Tuesday, January 30, 2007

In The Kitchen

Gates connects with his audience with his conversational tone throughout this slice of nostalgia, reaching back to the days of Nat King Cole and Sammy Davis Jr. This memoir is based on a thread of not only his personal past but his race’s history, ‘the very kinky bit of hair at the back of your heard, where your neck meets your shirt collar’, the kitchen. The kitchen to him wasn’t just a hairstyle or a daily hassle. It was his history, a trademark for his people, a sign of dissimilation from white culture.
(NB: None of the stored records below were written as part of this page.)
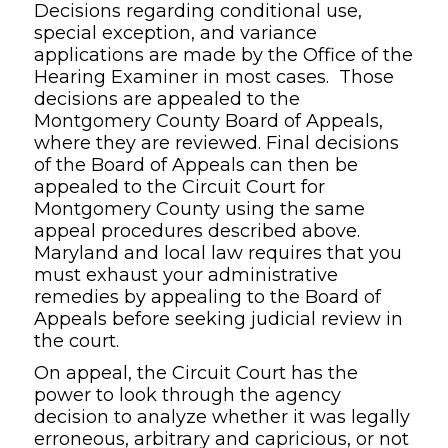
Decisions regarding conditional use,
special exception, and variance
applications are made by the Office of the
Hearing Examiner in most cases. Those
decisions are appealed to the
Montgomery County Board of Appeals,
where they are reviewed. Final decisions
of the Board of Appeals can then be
appealed to the Circuit Court for
Montgomery County using the same
appeal procedures described above.
Maryland and local law requires that you
must exhaust your administrative
remedies by appealing to the Board of
Appeals before seeking judicial review in
the court.
On appeal, the Circuit Court has the
power to look through the agency
decision to analyze whether it was legally
erroneous, arbitrary and capricious, or not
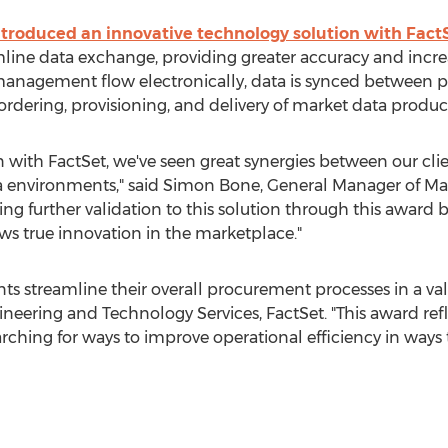
troduced an innovative technology solution with Fact
line data exchange, providing greater accuracy and incre
 management flow electronically, data is synced betwee
ordering, provisioning, and delivery of market data product
 with FactSet, we've seen great synergies between our clie
a environments," said
Simon Bone
, General Manager of Ma
g further validation to this solution through this award br
s true innovation in the marketplace."
ts streamline their overall procurement processes in a va
ineering and Technology Services, FactSet. "This award ref
arching for ways to improve operational efficiency in ways 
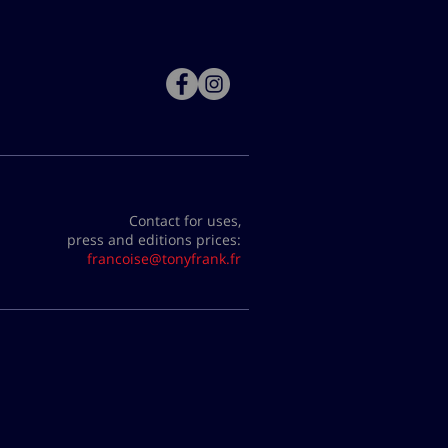
Contact for uses,
press and editions prices:
francoise@tonyfrank.fr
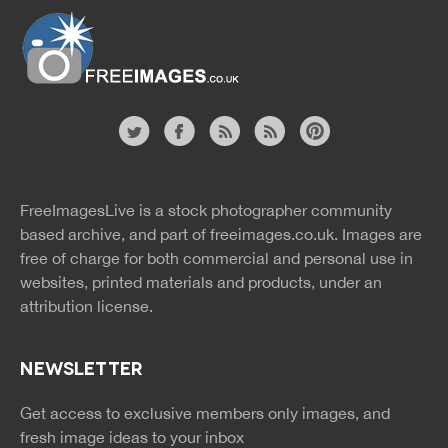
Website
twitter
facebook
site
image
pinterest
news
feed
FreeImagesLive is a stock photographer community
rss
rss
based archive, and part of
freeimages.co.uk.
Images are
free of charge for both commercial and personal use in
websites, printed materials and products, under an
attribution license.
NEWSLETTER
Get access to exclusive members only images, and
fresh image ideas to your inbox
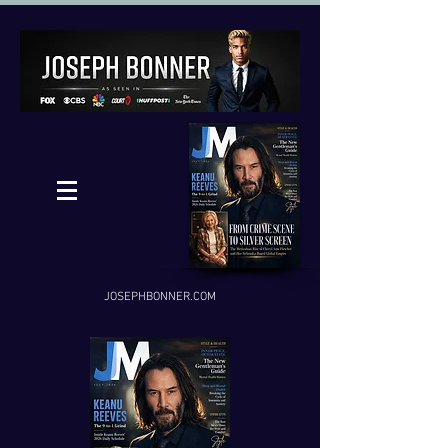
JOSEPHBONNER.COM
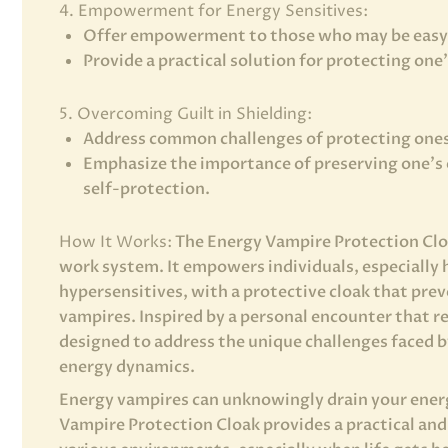
4. Empowerment for Energy Sensitives:
Offer empowerment to those who may be easy 
Provide a practical solution for protecting one
5. Overcoming Guilt in Shielding:
Address common challenges of protecting ones
Emphasize the importance of preserving one’s 
self-protection.
How It Works:
The Energy Vampire Protection Cloa
work system. It empowers individuals, especially 
hypersensitives, with a protective cloak that pre
vampires. Inspired by a personal encounter that re
designed to address the unique challenges faced b
energy dynamics.
Energy vampires can unknowingly drain your ener
Vampire Protection Cloak provides a practical and 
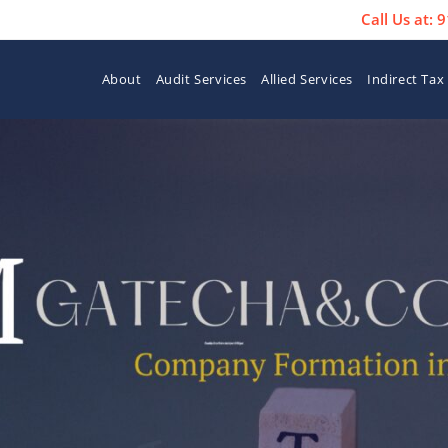
Call Us at:
About
Audit Services
Allied Services
Indirect Tax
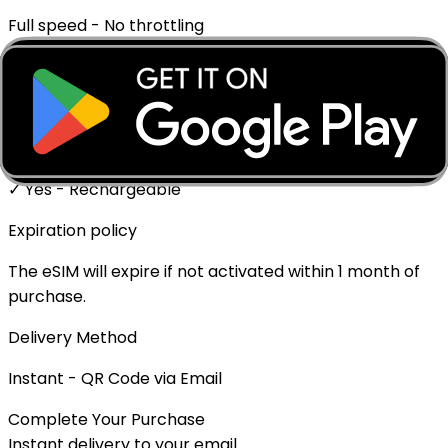
Full speed - No throttling
Mobile Hotspot
✓ Supported
Top-up Available
✓ Yes - Rechargeable
Expiration policy
The eSIM will expire if not activated within 1 month of
purchase.
Delivery Method
Instant - QR Code via Email
Complete Your Purchase
Instant delivery to your email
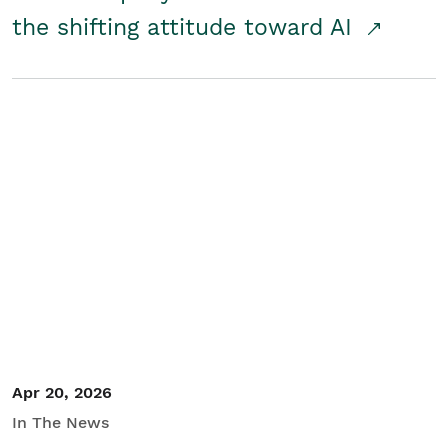
the shifting attitude toward AI
Apr 20, 2026
In The News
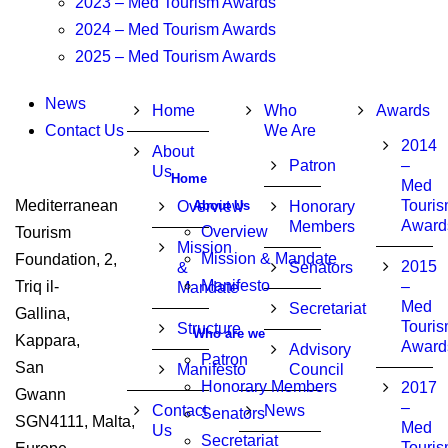
2023 – Med Tourism Awards
2024 – Med Tourism Awards
2025 – Med Tourism Awards
News
Home
Who
Awards
Contact Us
We Are
2014
About
Patron
–
Us
Home
Med
Mediterranean
Touri
About Us
Overview
Honorary
Award
Members
Overview
Tourism
Mission
Mission & Mandate
Foundation, 2,
2015
&
Senators
Manifesto
Triq il-
–
Mandate
Med
Secretariat
Gallina,
Touri
Structure
Who are we
Kappara,
Award
Advisory
Patron
San
Manifesto
Council
Honorary Members
2017
Gwann
–
Contact
News
Senators
SGN4111, Malta,
Med
Us
Secretariat
Touri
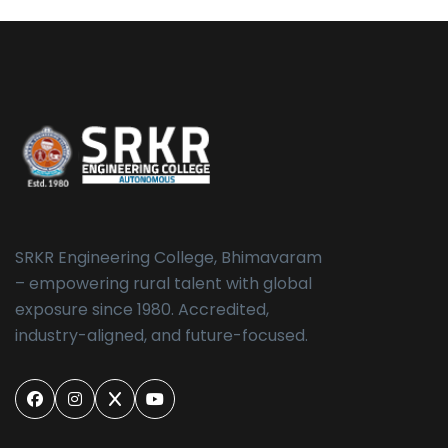
SRKR Engineering College, Bhimavaram
– empowering rural talent with global
exposure since 1980. Accredited,
industry-aligned, and future-focused.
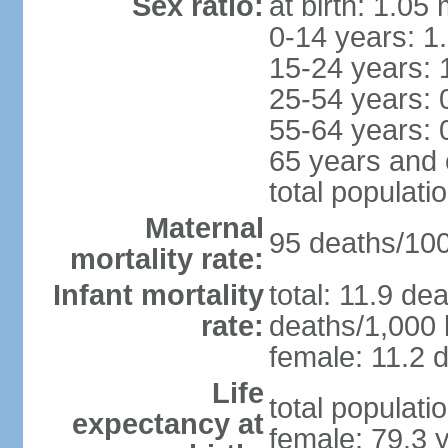
Sex ratio:
at birth: 1.05
0-14 years: 1
15-24 years: 
25-54 years: 
55-64 years: 
65 years and 
total populati
Maternal
95 deaths/100,
mortality rate:
Infant mortality
total: 11.9 de
rate:
deaths/1,000 l
female: 11.2 d
Life
total populati
expectancy at
female: 79.3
He states that the kitchen ‘was permanent, irredeemable, irresistible, kink'.
This memoir hits the reader with dose of nostalgia as well as a taste of his upbringing with mentions of the old fashioned ways that they were accustomed to such as a gas stove, Colgate toothpaste, and Walter Cronkite. Add baseball and Coca-Cola, you’ve got an All-American lineup. These were elements of the kitchen, but of the strongest of memories, is the hot comb, that was used to straighten hair. It was placed in the gas stove to heat up until it was red hot. He can remember how soothing that smell was to him because it meant his mother was in the kitchen doing her hair or somebody else’s. That was home for him. The smell of the grease being fried by the hot comb was indicative of the kind of day he was going to have. It was therapeutic in nature because the hair would change from the kink of hair into something truly wonderful.
While I cannot connect with Gates’ ethnic background, I can however relate to the value he places on home and the history of it. We each have our own little nuggets of nostalgia that point a magic compass at our soft spots. It’s a beautiful thing that makes us human.